Mariacristina Bonini et Jean-François Gauvry

Anna Correale vit depuis toujours entre Naples, la campagne d’Ostuni, dans les Pouilles, et Paris.
Après des études de philosophie à l’université de Naples, elle continue ses recherches en philosophie française contemporaine - Gilles Deleuze, Jacques Derrida, Maurice Blanchot – appliquée à l’analyse littéraire à l’Istituto italiano per gli Studi Filosofici.
Marguerite Duras fera l’objet d’un essai intitulé "La scrittura dell’erranza dell’amore", in Passaggi di confine, Editions C.P.E., Naples, 1990.
Suivront les traductions de l’essai de Françoise Collin, "La paura- E. Levinas e M. Blanchot", in Il Vivente, (éditions Filema, Naples, 1994) et du roman de Marguerite Duras, L’estate 80, paru chez le même éditeur.
Un doctorat en philosophie viendra compléter en 2002 son parcours de recherche avec une thèse intitulée L’écriture du silence, À travers l’œuvre littéraire de Marguerite Duras et d’Ingeborg Bachmann, l’auteur analyse l’écriture en tant qu’affirmation de mots corporels, interruption de l’écoulement ordinaire du temps par une temporalité verticale qui est l’événement des mots eux-mêmes. 
L’auteur poursuit son voyage dans l’écriture entre l’Italie et la France avec Dove noi siamo, (éd. Dante & Descartes, Naples, 2007), un recueil de quatre nouvelles.
Perché io non spero più di ritornare (éd. Palomar, Bari, 2011) raconte l’histoire d’une femme qui tente de survivre à la maladie et à la disparition de sa mère.
Dans Supplément d’amour (éd. La Barque, Paris, 2013) le texte accompagne les tableaux de Massimo Latte. Conçu comme un dialogue entre un homme et une femme, entre l’écriture et la peinture, ce chant moderne prend source dans L’Odyssée d’Homère.

Mariacristina Bonini : formée à l’ESLMIT de Trieste et à l’INALCO, elle traduit de l’italien, de l’espagnol, du portugais et de l’anglais. Particulièrement intéressée par la linguistique et l’histoire de l’art, elle participe à des ateliers de traduction en France (ETL) et en Italie (Traduttori in movimento). Elle a notamment traduit :

Le modernisme, Éditions Mengès – Place des Victoires, Paris, 2011.

Francesco Tiradritti, [La Peinture murale égyptienne-http://www.librairielorguaise.fr/livre/737028-peintures-murales-egyptiennes-francesco-tiradritti-citadelles-mazenod], Citadelles et Mazenod, Paris, 2007.

Paolo Pieraccini, "Le Saint-Sépulcre au temps de la domination ottomane", Religions et Histoire, Édition Faton, Dijon, 2013.
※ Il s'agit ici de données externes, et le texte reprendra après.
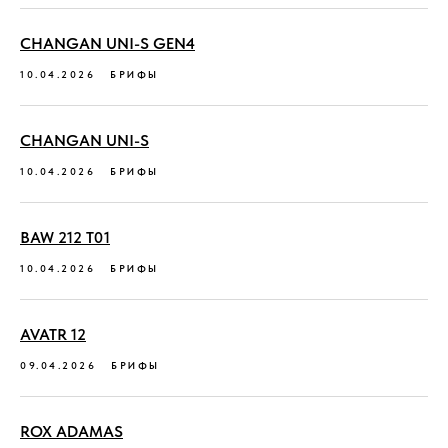
CHANGAN UNI-S GEN4
10.04.2026
БРИФЫ
CHANGAN UNI-S
10.04.2026
БРИФЫ
BAW 212 T01
10.04.2026
БРИФЫ
AVATR 12
09.04.2026
БРИФЫ
ROX ADAMAS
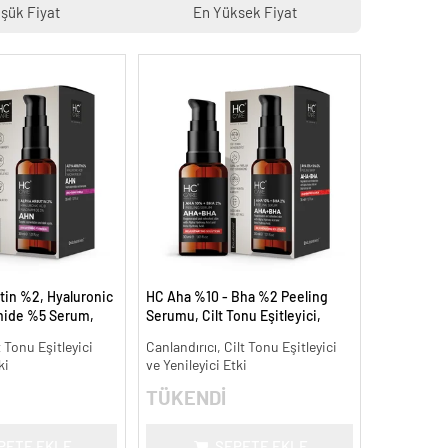
şük Fiyat
En Yüksek Fiyat
tin %2, Hyaluronic
HC Aha %10 - Bha %2 Peeling
mide %5 Serum,
Serumu, Cilt Tonu Eşitleyici,
 Aydınlatıcı - 30 ml.
Canlandırıcı - 30 ml.
t Tonu Eşitleyici
Canlandırıcı, Cilt Tonu Eşitleyici
ki
ve Yenileyici Etki
TÜKENDİ
PETE EKLE
SEPETE EKLE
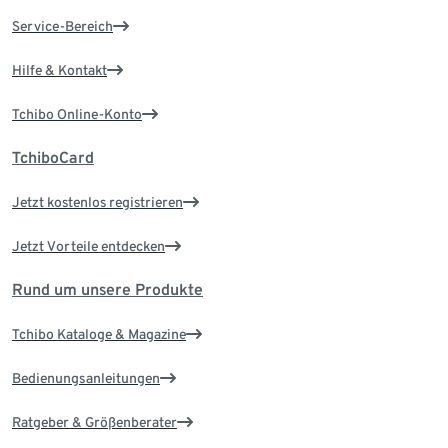
Service-Bereich
Hilfe & Kontakt
Tchibo Online-Konto
TchiboCard
Jetzt kostenlos registrieren
Jetzt Vorteile entdecken
Rund um unsere Produkte
Tchibo Kataloge & Magazine
Bedienungsanleitungen
Ratgeber & Größenberater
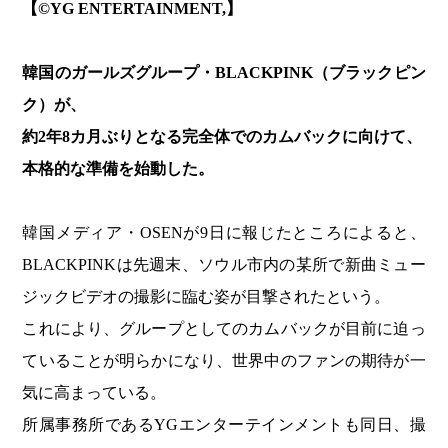
【©️YG ENTERTAINMENT,】
韓国のガールズグループ・BLACKPINK（ブラックピン
ク）が、
約2年8カ月ぶりとなる完全体でのカムバックに向けて、
本格的な準備を始動した。
韓国メディア・OSENが9日に報じたところによると、
BLACKPINKは先週末、ソウル市内の某所で新曲ミュー
ジックビデオの撮影に臨む姿が目撃されたという。
これにより、グループとしてのカムバックが目前に迫っ
ていることが明らかになり、世界中のファンの期待が一
気に高まっている。
所属事務所であるYGエンターテインメントも同日、撮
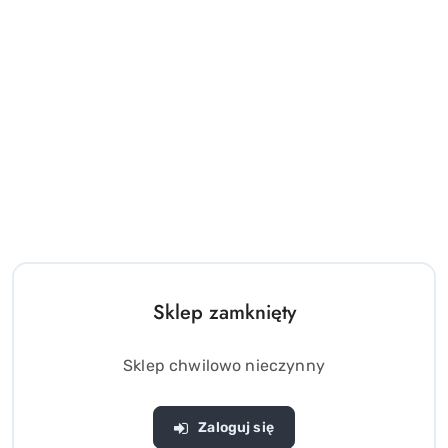
Sklep zamknięty
Sklep chwilowo nieczynny
Zaloguj się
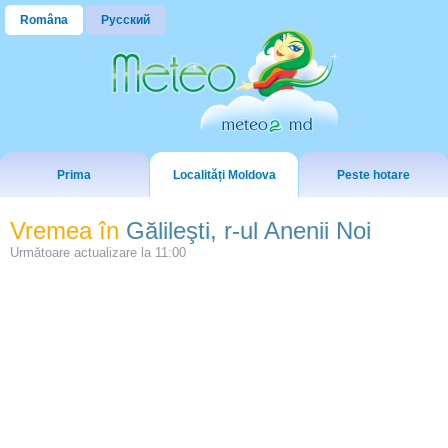
Româna
Русский
Prima
Localități Moldova
Peste hotare
Vremea în
Gălileşti, r-ul Anenii Noi
Următoare actualizare la
11:00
Mini Dictionnaire Larousse, français-italien, édition 1995.

Jean-François Gauvry arrive à la traduction par le biais des Arts décoratifs, en traduisant du français vers l’anglais des guides du visiteur. Il intègre ensuite le Master 2 de traduction littéraire dispensé à l’Institut Charles V (Paris 7) et il poursuit son activité de traducteur de l’anglais et de l’italien dans le domaine d’urbanisme. Il travaille également pour plusieurs galeries d’art. Il a notamment traduit :

Cristiana Mazzoni, Yannis Tsiomis, Paris, métropoles en miroir, Éditions La Découverte, Paris, 2012.
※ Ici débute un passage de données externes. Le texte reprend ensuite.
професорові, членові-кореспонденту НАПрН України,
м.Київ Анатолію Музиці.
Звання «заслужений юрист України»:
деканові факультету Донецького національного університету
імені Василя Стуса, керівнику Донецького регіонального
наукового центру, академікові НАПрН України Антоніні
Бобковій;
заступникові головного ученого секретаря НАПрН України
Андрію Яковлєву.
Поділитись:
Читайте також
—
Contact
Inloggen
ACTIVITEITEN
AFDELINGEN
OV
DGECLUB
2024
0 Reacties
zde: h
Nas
Ernest J. Gaines, Le nom du fils, Éditions Liana Levi, Paris, 2013.

Des textes sur l’architecte d’intérieur Pierre Chareau inclus dans Buying Antique and Modern Furniture in Paris de Thérèse et Louise Bonney, Éditions Norma, Paris, 2014.

Ensemble, ils traduisent actuellement trois auteurs italiens contemporains : Marco Mazzoli, Anna Correale et Marco Innocenti.